▶ [Required action]
Scan the material below and report how many lines include the string "voltage"; nothing else belongs in the reply.

▶ [Dataset entries]
....................

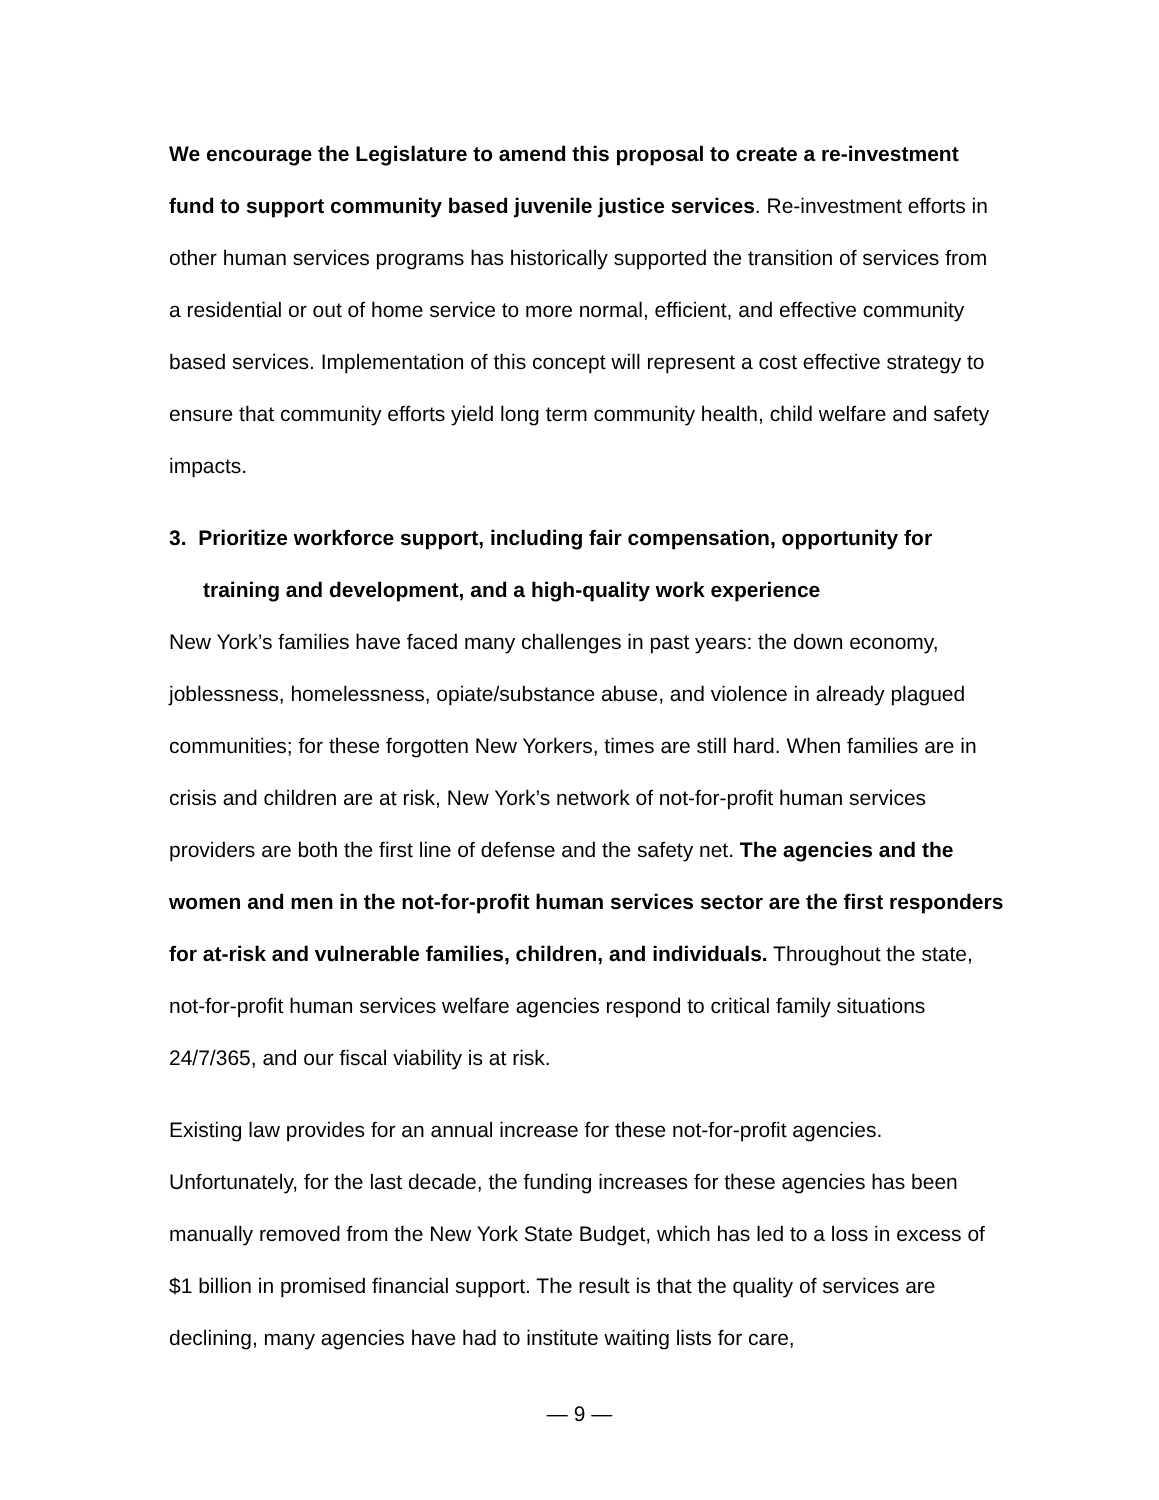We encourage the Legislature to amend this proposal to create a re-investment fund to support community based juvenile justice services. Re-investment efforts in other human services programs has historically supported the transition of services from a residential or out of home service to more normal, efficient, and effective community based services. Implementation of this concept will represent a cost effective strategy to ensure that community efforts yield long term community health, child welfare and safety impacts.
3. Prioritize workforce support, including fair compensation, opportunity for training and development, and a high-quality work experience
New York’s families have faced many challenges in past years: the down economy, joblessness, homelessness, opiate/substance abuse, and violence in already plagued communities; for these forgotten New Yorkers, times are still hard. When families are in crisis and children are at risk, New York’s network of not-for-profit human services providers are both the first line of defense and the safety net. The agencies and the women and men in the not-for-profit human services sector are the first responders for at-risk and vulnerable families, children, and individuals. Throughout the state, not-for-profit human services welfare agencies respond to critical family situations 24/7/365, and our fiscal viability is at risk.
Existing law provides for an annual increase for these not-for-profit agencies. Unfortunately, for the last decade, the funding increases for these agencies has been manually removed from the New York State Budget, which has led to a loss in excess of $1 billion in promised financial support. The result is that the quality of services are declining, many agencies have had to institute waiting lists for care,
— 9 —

....................

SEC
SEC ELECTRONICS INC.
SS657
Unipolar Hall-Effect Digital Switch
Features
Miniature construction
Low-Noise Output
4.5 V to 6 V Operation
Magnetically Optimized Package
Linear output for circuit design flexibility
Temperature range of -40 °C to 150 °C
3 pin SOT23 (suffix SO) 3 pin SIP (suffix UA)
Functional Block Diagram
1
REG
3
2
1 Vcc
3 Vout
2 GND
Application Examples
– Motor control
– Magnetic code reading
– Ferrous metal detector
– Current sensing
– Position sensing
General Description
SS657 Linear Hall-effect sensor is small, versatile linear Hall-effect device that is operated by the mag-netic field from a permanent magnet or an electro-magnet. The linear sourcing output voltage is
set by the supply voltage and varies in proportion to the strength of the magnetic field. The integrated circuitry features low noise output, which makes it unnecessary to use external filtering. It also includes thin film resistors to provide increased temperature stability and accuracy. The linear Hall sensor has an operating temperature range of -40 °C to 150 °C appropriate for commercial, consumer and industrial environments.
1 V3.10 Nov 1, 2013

....................

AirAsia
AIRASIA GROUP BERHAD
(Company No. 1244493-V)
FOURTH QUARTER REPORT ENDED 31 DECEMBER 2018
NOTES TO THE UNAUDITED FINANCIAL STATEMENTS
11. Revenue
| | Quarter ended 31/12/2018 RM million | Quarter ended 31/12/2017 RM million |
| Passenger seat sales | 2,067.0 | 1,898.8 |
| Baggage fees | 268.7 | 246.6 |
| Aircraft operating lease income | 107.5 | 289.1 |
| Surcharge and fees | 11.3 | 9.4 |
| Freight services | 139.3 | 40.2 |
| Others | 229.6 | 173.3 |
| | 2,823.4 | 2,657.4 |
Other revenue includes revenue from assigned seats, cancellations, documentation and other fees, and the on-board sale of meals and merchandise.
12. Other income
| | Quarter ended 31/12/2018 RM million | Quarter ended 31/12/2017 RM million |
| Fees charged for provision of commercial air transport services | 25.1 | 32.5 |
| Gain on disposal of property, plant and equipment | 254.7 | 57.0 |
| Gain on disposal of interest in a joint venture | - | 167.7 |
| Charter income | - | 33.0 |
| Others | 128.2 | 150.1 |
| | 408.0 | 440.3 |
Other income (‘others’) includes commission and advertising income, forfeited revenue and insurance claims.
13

....................

▶ [Exercise solution]
2